You can carry-in (commit) these files to the cache with xvc file carry-in command. Note that, as the files are deduplicated, we need to use --force in carry-in command. This behavior may change in the future.

$ xvc file carry-in --force dir-0004/ $ ls -l dir-0004/ total 0 lrwxr-xr-x[..] file-0001.bin -> [CWD]/.xvc/b3/e51/7d6/b9a3617fdcd96bd128142a39f1eca26ed77a338d2b93ba4921a0116c70/0.bin lrwxr-xr-x[..] file-0002.bin -> [CWD]/.xvc/b3/493/eeb/6525ea5e94e1e760371108e4a525c696c773a774a4818e941fd6d1af79/0.bin lrwxr-xr-x[..] file-0003.bin -> [CWD]/.xvc/b3/ab3/619/814cae0456a5a291e4d5c8d339a8389630e476f9f9e8d3a09accc919f0/0.bin

Xvc deduplicates files in the cache. If you track a file that is already in the cache, it won't be moved to the cache again. It will be copied, linked from the same copy.
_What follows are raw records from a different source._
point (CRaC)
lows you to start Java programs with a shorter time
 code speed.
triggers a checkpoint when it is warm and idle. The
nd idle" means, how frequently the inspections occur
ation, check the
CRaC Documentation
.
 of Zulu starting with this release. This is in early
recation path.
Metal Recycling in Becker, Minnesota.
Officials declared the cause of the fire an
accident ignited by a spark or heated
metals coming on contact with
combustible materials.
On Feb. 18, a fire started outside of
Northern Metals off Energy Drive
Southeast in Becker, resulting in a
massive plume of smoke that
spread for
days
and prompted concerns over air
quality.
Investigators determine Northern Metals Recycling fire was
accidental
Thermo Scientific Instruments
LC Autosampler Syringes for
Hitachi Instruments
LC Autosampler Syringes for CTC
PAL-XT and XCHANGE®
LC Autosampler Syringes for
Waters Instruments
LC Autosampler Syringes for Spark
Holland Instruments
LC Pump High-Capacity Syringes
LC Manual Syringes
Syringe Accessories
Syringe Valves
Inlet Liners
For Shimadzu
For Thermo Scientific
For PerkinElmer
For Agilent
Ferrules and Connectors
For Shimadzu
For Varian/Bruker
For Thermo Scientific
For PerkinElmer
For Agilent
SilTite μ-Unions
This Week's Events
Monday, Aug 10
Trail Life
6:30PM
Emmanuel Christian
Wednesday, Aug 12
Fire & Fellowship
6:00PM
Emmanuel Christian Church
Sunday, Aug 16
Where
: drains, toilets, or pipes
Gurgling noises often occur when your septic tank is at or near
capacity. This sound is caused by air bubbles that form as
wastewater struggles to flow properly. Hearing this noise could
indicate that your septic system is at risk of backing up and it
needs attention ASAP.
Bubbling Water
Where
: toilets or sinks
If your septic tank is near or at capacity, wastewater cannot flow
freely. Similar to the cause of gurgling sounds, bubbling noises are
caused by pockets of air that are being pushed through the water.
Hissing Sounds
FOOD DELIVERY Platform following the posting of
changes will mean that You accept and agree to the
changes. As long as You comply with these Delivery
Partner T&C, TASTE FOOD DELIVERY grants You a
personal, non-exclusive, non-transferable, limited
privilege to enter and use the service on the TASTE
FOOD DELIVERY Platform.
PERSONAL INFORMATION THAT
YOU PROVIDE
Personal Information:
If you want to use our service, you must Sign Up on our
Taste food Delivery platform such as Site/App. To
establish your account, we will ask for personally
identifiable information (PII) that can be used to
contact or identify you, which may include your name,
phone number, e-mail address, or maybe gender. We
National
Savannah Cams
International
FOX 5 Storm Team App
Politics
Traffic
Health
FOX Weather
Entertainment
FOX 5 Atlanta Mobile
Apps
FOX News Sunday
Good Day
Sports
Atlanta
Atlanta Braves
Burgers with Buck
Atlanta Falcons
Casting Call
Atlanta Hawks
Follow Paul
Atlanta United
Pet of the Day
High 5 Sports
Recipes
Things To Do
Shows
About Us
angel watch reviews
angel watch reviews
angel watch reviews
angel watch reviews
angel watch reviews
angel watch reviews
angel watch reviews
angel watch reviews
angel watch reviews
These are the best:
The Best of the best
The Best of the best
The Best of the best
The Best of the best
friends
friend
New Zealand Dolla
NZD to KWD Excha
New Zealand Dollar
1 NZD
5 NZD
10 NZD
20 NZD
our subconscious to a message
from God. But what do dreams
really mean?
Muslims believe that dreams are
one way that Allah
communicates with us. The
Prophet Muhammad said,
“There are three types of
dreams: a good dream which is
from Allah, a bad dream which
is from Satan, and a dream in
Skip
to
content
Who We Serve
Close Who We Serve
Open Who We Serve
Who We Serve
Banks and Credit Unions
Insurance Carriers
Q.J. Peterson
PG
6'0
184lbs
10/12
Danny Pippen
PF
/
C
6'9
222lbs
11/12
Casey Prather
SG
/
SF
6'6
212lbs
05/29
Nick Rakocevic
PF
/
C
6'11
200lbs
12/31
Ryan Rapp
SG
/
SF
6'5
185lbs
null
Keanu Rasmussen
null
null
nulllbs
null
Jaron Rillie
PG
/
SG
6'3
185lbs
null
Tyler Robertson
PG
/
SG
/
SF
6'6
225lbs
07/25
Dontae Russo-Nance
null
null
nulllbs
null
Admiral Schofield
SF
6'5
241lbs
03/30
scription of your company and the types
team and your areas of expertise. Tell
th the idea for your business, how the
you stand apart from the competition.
$ tree .xvc/b3 .xvc/b3 ├── 493 │   └── eeb │   └── 6525ea5e94e1e760371108e4a525c696c773a774a4818e941fd6d1af79 │   └── 0.bin ├── ab3 │   └── 619 │   └── 814cae0456a5a291e4d5c8d339a8389630e476f9f9e8d3a09accc919f0 │   └── 0.bin └── e51 └── 7d6 └── b9a3617fdcd96bd128142a39f1eca26ed77a338d2b93ba4921a0116c70 └── 0.bin 10 directories, 3 files

Caveats

  • This command doesn't discriminate symbolic links or hardlinks. Links are followed and any broken links may cause errors.

  • Under the hood, Xvc tracks only the files, not directories. Directories are considered as path collections. It doesn't matter if you track a directory or files in it separately.

Technical Details

  • Detecting changes in files and directories employ different kinds of associated digests. If a file has different metadata digest, its content digest is calculated. If file's content digest has changed, the file is considered changed. A directory that contains different set of files, or files with changed content is considered changed.